The United States is on track for what will become the country’s longest-ever government shutdown if it continues through the weekend. A partial closure of government services during the Clinton administration ended after 21 days, which the current one will surpass on Saturday.
About 800,000 federal workers are affected by the shutdown, and many will miss their first paychecks on Friday. But apart from the personal hardship, the wider impact of the shutdown on the US economy seems limited.
Speaking at the Economic Club of Washington on Thursday, US Federal Reserve Chairman Jerome Powell said that past government shutdowns didn’t last long and, hence, hadn’t left a mark on the economy.
“A longer shutdown is something we have not had,” Powell, however, also said. “If we have an extended shutdown, I do think that it would show up in the data pretty clearly.”
Powell noted that for the time being the American central bank would have only limited data available to make predictions on the economy, especially about monetary policy decisions.
About one-quarter of the federal government has been shut down since December 22 because of a dispute over $5.7 billion (€4.95 billion) in funding for President Donald Trump’s US-Mexico border wall. Trump’s dispute with Democrats is showing no signs of ending after the president walked out of a negotiating session with Democratic leaders, who continue to reject his demand for funding.
Meanwhile, data coming out of the White House suggest that the shutdown could reduce the United States’ total economic output by an estimated tenth of a percentage point every two weeks. For context, the US economy is forecast to have grown by about 2.8 percent in the fourth quarter of 2018.
Kevin Hassett, chairman of the White House Council of Economic Advisors, believes that the US unemployment figures could also rise this month, because federal employees furloughed during the shutdown are considered unemployed.
“So when we see the January jobs number, it could be a big negative,” Hassett told reporters earlier this month, adding that those workers would, however, ultimately get paid.
Some economists also expect to see a big pullback in spending if government employees can’t receive their paychecks. On balance though, they echo the Fed’s view that the shutdown so far has had a minor impact on the economy.
According to Goldman Sachs analysts, the ongoing shutdown will affect gross domestic product (GDP) by about 0.07 percentage points each week.
“We do not expect the partial shutdown to have substantial effects on financial markets. We note that the shutdown is unrelated to the debt limit and has no implications for Treasury financing,” the US investment bank said in a note.

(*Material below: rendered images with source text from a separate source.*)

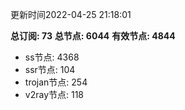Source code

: 更新时间2022-04-25 21:18:01

**总订阅: 73**
**总节点: 6044**
**有效节点: 4844**
- ss节点: 4368
- ssr节点: 104
- trojan节点: 254
- v2ray节点: 118
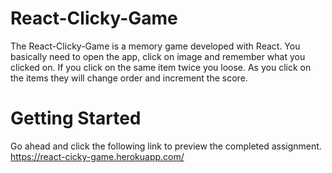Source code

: # React-Clicky-Game

The React-Clicky-Game is a memory game developed with React. You basically need to open the app, click on image and remember what you clicked on. If you click on the same item twice you loose.  As you click on the items they will change order and increment the score. 

# Getting Started



Go ahead and click the following link to preview the completed assignment.
https://react-cicky-game.herokuapp.com/
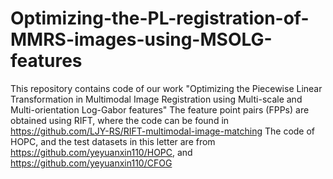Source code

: # Optimizing-the-PL-registration-of-MMRS-images-using-MSOLG-features
This repository contains code of our work "Optimizing the Piecewise Linear Transformation in Multimodal Image Registration using Multi-scale and Multi-orientation Log-Gabor features"
The feature point pairs (FPPs) are obtained using RIFT, where the code can be found in https://github.com/LJY-RS/RIFT-multimodal-image-matching
The code of HOPC, and the test datasets in this letter are from https://github.com/yeyuanxin110/HOPC, and https://github.com/yeyuanxin110/CFOG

Robert Dye, chairman of the economic advisory committee of the American Bankers Association, said it was still difficult to “put a number on” the cost of the shutdown. “The shutdown that we’ve had so far, particularly because it was over the holidays, is a fairly minor drag on the overall economy,” he said, adding that if it were to extend into another paycheck or two, it would exert a “meaningful drag” on the economy.
Already, the shutdown is affecting projections for US growth this year. On Thursday, JPMorgan Chase chief US economist, Michael Feroli, cut his first-quarter growth forecast to a 2 percent annualized pace from 2.25 percent, citing the shutdown.
No recession fears
Despite the uncertainty surrounding the government shutdown, Fed chair Jerome Powell doesn’t expect the US economy to slip into a recession in 2019.
“I don’t see a recession,” he told the Washington Club gathering, explaining further that two key risk factors for recession, which were inflationary overheating and asset bubbles, didn’t exist. “The principal worry I would have is global growth,” he said. “It’s a tightly integrated global economy and financial markets and we will feel that.”
The Fed, which is self-funded, is not affected by the partial shutdown. But the US Department of Commerce, which produces some important economic reports, has been hit. The shutdown already has delayed the release of the monthly foreign trade statistics, which were due out on Tuesday. And more key data on the state of the US economy, such as fourth quarter economic growth, consumer spending and personal income, are also unlikely to be released.
Meanwhile, Donald Trump is planning to declare a national emergency, saying he would be “absolutely right” to resort to the measure in order to break the impasse with the congressional Democrats.
The move could trigger a backlash among lawmakers as well as court challenges. But Trump told reporters: “The lawyers have so advised me. I’m not prepared to do that yet. But if I have to, I will.”
In a sign that the American president might soon make a decision on that, he canceled a trip to the World Economic Forum gathering in Davos, Switzerland, which was planned for later this month.
“Because of the Democrats intransigence on Border Security and the great importance of Safety for our Nation, I am respectfully cancelling my very important trip,” Trump wrote on social media on Thursday.